** Data taken from a collection **
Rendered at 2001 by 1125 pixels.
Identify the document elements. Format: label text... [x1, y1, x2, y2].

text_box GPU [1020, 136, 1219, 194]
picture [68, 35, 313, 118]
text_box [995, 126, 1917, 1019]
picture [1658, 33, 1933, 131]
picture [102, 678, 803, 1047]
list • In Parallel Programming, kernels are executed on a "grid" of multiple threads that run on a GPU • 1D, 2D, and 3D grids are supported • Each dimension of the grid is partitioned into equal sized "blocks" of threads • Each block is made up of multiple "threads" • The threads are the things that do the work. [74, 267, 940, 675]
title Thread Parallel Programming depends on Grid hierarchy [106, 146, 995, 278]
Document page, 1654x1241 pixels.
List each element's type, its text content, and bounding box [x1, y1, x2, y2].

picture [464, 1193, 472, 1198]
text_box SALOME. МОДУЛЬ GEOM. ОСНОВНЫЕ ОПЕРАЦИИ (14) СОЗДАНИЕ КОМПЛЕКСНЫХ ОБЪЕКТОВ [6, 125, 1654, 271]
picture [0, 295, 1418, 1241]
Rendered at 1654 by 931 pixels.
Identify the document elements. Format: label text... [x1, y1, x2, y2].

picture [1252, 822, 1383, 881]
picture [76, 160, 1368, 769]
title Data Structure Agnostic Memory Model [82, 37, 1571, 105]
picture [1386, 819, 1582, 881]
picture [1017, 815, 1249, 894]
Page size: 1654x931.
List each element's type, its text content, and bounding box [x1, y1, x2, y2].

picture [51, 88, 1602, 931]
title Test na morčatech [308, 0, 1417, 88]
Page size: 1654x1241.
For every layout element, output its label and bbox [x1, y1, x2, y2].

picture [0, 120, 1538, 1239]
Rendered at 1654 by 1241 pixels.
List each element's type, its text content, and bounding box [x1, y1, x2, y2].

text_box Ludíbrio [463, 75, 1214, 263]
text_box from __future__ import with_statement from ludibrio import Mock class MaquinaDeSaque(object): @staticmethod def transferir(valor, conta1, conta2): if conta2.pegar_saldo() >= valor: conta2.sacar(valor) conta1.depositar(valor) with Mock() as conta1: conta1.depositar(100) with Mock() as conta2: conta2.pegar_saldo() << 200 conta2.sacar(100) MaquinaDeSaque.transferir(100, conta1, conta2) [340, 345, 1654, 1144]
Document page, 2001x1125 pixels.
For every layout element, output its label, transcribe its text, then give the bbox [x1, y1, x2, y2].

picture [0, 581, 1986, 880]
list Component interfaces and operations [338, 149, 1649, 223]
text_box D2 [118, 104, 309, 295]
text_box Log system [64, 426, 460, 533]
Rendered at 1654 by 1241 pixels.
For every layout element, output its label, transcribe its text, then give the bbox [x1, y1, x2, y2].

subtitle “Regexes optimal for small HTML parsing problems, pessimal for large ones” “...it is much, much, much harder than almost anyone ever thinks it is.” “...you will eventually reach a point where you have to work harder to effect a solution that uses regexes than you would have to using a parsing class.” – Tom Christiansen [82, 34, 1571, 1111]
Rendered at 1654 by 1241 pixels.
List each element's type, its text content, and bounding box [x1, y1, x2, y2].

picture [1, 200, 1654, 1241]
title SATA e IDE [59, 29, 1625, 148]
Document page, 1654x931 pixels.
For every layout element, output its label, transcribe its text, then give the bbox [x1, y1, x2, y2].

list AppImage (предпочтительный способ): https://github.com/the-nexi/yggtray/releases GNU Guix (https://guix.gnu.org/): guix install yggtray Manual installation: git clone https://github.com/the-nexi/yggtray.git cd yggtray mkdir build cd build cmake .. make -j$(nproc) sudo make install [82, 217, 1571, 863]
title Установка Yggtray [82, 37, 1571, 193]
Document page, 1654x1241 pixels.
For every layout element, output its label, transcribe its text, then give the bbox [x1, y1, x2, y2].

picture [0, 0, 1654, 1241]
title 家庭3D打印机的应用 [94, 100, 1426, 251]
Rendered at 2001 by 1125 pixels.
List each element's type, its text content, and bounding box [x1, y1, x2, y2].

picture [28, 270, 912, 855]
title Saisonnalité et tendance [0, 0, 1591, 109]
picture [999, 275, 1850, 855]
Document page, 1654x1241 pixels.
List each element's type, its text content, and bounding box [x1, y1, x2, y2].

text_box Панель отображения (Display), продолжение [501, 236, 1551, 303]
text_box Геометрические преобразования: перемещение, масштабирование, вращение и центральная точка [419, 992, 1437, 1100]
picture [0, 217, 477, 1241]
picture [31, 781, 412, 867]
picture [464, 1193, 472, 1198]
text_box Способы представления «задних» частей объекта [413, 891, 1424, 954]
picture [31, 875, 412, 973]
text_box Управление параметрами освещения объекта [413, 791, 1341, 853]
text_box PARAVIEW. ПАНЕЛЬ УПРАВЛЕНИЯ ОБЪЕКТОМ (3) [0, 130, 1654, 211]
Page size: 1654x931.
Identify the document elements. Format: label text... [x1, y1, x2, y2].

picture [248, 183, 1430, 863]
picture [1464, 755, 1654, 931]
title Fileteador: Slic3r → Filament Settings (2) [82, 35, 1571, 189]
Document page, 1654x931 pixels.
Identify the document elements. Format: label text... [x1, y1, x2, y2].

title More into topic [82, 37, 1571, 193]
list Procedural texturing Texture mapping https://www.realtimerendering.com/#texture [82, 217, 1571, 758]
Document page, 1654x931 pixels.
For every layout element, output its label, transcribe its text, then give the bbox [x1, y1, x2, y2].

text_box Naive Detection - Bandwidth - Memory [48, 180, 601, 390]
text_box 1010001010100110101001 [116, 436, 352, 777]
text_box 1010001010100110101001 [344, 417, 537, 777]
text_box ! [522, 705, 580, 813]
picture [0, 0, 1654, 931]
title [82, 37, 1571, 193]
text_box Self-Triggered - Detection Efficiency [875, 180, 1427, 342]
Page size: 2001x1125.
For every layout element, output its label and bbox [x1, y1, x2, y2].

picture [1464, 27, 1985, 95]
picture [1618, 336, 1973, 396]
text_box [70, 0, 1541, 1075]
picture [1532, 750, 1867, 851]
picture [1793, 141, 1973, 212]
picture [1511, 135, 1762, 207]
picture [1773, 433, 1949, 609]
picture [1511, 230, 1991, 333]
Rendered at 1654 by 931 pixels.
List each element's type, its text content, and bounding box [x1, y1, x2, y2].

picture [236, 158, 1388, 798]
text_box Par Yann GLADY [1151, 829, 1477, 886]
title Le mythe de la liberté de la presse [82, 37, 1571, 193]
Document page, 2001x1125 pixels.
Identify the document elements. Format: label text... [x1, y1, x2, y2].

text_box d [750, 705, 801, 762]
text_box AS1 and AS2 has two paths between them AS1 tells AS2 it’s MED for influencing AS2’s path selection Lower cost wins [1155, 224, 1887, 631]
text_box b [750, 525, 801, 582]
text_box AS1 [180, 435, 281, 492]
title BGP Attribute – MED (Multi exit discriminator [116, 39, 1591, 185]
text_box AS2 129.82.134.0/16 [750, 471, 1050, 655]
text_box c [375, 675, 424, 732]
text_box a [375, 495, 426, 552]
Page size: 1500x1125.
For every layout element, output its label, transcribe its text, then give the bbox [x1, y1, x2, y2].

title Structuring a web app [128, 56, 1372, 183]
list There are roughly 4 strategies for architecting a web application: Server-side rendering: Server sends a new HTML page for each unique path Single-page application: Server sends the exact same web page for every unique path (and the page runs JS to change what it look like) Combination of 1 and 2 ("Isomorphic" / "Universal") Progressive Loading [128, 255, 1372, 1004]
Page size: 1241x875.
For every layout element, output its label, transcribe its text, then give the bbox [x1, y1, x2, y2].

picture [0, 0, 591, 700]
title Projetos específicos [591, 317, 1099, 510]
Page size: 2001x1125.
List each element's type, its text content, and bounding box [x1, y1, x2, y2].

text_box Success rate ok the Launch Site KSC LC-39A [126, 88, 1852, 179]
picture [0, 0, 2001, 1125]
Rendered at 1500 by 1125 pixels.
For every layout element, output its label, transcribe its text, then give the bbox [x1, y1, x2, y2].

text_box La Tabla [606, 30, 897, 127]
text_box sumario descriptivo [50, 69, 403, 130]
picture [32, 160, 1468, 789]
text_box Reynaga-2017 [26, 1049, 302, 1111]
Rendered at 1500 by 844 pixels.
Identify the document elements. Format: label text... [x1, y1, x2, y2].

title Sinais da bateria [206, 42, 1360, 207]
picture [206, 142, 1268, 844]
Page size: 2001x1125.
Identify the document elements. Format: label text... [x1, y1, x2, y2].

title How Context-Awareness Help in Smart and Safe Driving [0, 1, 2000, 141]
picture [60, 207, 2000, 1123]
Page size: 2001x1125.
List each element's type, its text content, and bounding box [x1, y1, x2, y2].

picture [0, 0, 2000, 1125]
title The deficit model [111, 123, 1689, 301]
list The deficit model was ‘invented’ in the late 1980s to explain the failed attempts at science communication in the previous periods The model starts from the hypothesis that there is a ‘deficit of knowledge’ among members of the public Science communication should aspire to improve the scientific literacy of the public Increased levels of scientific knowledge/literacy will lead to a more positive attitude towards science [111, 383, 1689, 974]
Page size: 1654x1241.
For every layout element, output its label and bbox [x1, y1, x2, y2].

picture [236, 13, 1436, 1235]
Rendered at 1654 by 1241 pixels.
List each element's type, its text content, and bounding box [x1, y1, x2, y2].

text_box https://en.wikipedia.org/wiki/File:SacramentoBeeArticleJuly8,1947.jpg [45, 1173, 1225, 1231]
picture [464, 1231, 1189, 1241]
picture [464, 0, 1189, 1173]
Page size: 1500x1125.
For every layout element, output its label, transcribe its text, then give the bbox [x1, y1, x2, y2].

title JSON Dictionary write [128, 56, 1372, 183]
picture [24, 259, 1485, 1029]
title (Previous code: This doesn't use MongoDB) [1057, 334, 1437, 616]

** THE PROBLEM **
Reproduce the records verbatim from the very first line through the line containing "title Test na morčatech [308, 0, 1417, 88]", and include that line as well.

** PROBLEM SOLUTION **
Rendered at 2001 by 1125 pixels.
Identify the document elements. Format: label text... [x1, y1, x2, y2].

text_box GPU [1020, 136, 1219, 194]
picture [68, 35, 313, 118]
text_box [995, 126, 1917, 1019]
picture [1658, 33, 1933, 131]
picture [102, 678, 803, 1047]
list • In Parallel Programming, kernels are executed on a "grid" of multiple threads that run on a GPU • 1D, 2D, and 3D grids are supported • Each dimension of the grid is partitioned into equal sized "blocks" of threads • Each block is made up of multiple "threads" • The threads are the things that do the work. [74, 267, 940, 675]
title Thread Parallel Programming depends on Grid hierarchy [106, 146, 995, 278]
Document page, 1654x1241 pixels.
List each element's type, its text content, and bounding box [x1, y1, x2, y2].

picture [464, 1193, 472, 1198]
text_box SALOME. МОДУЛЬ GEOM. ОСНОВНЫЕ ОПЕРАЦИИ (14) СОЗДАНИЕ КОМПЛЕКСНЫХ ОБЪЕКТОВ [6, 125, 1654, 271]
picture [0, 295, 1418, 1241]
Rendered at 1654 by 931 pixels.
Identify the document elements. Format: label text... [x1, y1, x2, y2].

picture [1252, 822, 1383, 881]
picture [76, 160, 1368, 769]
title Data Structure Agnostic Memory Model [82, 37, 1571, 105]
picture [1386, 819, 1582, 881]
picture [1017, 815, 1249, 894]
Page size: 1654x931.
List each element's type, its text content, and bounding box [x1, y1, x2, y2].

picture [51, 88, 1602, 931]
title Test na morčatech [308, 0, 1417, 88]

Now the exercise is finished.